After quitting, I moved out of the city I lived in and spent the holiday season with family and friends. Because I wasn't in a rush to find a new job, I was able to pick one that I felt provided a better work environment and suited me better. Having money in savings was literally life changing. Today, I'm in a new position that not only makes me happier but pays more. Since settling into the new job, I've been able to start maxing out my retirement contributions while also saving for a down payment on a house — things that would be extremely difficult to do if I were not using a repayment plan like PAYE.

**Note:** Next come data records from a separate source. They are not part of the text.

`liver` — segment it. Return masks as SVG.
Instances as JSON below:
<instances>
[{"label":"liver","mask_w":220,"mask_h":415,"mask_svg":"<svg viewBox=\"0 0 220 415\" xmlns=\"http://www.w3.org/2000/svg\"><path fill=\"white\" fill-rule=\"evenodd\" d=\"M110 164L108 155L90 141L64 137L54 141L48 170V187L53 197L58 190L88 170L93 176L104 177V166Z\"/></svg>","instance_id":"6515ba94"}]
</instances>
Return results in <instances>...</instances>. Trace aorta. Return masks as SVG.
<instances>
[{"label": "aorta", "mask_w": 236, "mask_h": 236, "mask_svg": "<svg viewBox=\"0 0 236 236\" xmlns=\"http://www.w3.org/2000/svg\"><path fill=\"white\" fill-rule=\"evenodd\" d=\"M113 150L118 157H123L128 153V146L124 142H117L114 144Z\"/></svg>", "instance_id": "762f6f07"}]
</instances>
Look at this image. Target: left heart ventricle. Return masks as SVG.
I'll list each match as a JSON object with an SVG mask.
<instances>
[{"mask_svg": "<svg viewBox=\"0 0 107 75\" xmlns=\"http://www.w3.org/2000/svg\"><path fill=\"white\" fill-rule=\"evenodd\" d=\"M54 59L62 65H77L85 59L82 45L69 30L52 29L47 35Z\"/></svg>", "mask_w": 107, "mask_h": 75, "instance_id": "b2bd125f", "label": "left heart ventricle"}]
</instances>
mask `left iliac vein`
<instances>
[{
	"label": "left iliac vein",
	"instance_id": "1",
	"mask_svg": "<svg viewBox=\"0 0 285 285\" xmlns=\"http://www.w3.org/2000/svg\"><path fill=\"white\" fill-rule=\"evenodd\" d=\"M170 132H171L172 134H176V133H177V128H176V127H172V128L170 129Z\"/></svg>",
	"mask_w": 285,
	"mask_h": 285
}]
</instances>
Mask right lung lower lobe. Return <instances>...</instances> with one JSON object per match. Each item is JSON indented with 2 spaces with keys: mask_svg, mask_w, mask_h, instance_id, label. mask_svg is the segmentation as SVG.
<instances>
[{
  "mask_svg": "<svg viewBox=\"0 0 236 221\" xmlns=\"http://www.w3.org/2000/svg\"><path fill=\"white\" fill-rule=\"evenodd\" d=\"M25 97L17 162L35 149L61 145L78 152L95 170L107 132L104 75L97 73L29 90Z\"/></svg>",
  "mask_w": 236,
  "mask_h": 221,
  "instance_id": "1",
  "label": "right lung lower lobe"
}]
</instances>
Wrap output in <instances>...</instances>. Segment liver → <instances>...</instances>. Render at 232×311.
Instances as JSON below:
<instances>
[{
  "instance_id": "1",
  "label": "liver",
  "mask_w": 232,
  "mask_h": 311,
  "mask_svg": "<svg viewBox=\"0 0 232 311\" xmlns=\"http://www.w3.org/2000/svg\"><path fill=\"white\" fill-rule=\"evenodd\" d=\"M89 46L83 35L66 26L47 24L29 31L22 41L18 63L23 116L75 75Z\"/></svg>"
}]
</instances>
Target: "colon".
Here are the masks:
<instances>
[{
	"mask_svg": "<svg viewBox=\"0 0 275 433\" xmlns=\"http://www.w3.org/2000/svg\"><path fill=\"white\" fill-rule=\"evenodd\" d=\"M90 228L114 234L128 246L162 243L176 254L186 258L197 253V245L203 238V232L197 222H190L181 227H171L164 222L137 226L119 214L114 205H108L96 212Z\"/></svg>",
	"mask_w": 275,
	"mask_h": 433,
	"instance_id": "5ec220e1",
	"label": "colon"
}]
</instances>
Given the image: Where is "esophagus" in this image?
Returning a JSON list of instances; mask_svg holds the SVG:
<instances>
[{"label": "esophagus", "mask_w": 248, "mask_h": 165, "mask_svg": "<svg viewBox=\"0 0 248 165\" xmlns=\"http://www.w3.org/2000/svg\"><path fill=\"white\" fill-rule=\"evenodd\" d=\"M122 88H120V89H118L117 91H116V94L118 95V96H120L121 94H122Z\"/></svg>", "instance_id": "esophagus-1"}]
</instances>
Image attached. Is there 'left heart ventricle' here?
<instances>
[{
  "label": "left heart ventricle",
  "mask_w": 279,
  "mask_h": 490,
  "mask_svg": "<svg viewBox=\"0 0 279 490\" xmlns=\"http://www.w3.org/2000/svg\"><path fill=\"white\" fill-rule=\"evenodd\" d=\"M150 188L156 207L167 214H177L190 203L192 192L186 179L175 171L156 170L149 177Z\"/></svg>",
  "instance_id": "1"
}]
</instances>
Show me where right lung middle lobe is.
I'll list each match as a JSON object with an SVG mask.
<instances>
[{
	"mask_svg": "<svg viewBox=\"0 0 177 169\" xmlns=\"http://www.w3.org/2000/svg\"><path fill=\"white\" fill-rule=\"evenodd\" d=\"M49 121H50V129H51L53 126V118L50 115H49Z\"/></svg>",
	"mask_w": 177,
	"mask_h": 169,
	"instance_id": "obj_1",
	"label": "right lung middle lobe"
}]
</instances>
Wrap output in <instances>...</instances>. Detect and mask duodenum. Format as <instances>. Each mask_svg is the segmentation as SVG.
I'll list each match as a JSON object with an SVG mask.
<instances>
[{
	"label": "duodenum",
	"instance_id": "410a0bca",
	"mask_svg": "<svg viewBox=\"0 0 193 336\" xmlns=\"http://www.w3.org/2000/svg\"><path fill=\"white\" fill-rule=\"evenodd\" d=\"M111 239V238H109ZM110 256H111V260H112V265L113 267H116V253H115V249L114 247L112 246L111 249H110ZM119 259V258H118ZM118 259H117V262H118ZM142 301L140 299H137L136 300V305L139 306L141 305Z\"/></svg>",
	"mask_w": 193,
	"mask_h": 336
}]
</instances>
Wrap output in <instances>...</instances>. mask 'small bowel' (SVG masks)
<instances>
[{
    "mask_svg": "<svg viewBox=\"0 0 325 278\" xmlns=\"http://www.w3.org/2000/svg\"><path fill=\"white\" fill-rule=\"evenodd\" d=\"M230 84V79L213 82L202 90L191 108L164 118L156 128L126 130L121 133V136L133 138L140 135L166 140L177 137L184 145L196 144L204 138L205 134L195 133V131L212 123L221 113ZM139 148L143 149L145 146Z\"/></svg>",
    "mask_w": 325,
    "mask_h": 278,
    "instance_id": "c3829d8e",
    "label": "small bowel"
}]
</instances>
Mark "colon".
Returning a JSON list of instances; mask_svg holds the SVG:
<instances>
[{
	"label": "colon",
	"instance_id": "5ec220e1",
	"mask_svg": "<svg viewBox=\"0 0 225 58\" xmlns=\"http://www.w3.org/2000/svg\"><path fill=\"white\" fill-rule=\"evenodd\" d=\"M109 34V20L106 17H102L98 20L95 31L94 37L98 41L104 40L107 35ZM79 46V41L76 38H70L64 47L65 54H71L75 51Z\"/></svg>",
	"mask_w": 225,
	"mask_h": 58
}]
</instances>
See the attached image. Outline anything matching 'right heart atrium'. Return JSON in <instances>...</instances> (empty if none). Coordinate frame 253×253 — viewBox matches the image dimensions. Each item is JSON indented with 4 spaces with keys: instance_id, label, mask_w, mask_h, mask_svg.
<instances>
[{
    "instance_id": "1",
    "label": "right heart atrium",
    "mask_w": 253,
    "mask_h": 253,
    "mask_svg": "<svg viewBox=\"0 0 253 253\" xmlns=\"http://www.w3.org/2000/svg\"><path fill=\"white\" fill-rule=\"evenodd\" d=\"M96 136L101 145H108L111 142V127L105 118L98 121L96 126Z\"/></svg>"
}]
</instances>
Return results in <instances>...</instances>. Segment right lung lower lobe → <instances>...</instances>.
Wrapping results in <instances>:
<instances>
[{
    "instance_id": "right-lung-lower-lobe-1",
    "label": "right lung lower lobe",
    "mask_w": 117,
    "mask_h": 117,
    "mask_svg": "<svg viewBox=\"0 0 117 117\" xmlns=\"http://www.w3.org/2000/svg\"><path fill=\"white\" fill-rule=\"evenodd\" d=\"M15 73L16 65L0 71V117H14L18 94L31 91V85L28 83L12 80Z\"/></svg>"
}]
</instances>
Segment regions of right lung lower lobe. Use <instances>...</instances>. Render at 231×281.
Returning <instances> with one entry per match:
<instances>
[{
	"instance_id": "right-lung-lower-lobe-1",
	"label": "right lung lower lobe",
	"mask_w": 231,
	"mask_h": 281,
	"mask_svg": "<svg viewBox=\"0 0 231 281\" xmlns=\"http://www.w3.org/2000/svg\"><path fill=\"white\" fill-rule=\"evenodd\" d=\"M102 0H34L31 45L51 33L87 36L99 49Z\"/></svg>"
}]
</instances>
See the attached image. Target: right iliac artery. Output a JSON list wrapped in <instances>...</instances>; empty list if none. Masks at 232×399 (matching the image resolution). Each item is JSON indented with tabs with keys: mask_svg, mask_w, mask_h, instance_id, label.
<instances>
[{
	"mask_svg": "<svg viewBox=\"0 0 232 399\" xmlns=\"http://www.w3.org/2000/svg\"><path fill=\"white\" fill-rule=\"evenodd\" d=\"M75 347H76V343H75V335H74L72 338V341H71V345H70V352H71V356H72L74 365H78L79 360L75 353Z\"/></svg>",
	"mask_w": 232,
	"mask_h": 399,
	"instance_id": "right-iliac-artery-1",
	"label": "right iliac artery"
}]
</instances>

Full disclosure: While I am comfortable with my student debt, nobody else in my life is. My mom still doesn't know these numbers because I'm pretty sure they would make her vomit. When she asked me about paying my student loans down, I told her about income-driven repayment programs and she let me know that what I was saying couldn't be true. She told me about how debt is bad, and how I should just put as much money as I could into paying it down.

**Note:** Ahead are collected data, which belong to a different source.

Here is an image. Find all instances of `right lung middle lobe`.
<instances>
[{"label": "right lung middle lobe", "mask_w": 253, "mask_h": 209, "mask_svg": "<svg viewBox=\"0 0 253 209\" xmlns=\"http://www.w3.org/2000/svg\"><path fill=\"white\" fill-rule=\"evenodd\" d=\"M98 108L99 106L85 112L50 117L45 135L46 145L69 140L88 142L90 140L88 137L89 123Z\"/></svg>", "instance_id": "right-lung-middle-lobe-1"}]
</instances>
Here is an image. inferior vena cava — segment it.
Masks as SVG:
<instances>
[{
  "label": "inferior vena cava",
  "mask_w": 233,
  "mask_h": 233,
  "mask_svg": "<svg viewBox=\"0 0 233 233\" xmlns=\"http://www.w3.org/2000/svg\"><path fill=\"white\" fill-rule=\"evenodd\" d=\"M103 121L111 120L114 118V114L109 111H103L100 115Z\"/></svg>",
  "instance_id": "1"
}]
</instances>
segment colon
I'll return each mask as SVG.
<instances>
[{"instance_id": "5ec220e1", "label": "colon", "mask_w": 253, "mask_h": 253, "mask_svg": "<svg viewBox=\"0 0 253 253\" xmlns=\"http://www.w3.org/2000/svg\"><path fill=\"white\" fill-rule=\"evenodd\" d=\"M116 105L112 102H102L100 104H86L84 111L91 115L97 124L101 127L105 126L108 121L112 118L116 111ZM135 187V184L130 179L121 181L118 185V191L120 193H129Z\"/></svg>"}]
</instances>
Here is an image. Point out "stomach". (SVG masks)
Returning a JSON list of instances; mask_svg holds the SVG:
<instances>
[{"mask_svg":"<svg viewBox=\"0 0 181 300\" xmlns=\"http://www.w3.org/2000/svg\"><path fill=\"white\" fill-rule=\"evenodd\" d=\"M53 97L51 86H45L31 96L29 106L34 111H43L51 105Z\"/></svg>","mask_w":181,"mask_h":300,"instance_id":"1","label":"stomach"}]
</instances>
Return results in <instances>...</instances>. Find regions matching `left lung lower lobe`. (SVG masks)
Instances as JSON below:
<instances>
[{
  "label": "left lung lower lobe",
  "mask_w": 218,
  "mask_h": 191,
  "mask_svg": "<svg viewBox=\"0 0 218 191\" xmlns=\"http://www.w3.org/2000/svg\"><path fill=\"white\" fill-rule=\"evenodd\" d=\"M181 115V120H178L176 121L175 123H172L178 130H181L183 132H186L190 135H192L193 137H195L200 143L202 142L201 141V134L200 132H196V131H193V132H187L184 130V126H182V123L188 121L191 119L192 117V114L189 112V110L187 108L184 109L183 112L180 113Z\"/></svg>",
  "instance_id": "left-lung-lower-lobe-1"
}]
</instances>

My old boss also would tell me about the importance of paying it off quickly, how he struggled but successfully paid off his student debt of about $40,000 when he first started.

And my boyfriend just went gray when I told him about my debt, but to his credit, he said, "That's a lot but I'm sure you can handle it."

Despite the skepticism of those closest to me, I am fortunate to have some of my best friends and colleagues in similar student debt conundrums. This has helped me feel confident in my plans and given me people to bounce ideas off, as I consider where to go in the future.

I'm writing this "loan-niversary" article in case there are others who are unsure if what they are doing is right. My student loan repayment strategy is not anything I hear about from family or mentors. I would be sure I was crazy or wrong if it weren't for obsessive research and discussions with friends. I am really glad I am using an income-driven repayment program. PAYE has already helped me better my life, and I am sure it will continue to help as I continue my veterinary career and pursue my financial goals.

About the author: Dr. Casey McMahon is a graduate of the University of Connecticut and the University of Pennsylvania, where she earned her VMD. She is now a small animal general practitioner in Philadelphia. Outside of work, she enjoys furthering her education in personal finances, spending time with family and friends and telling her cats they do not need more food.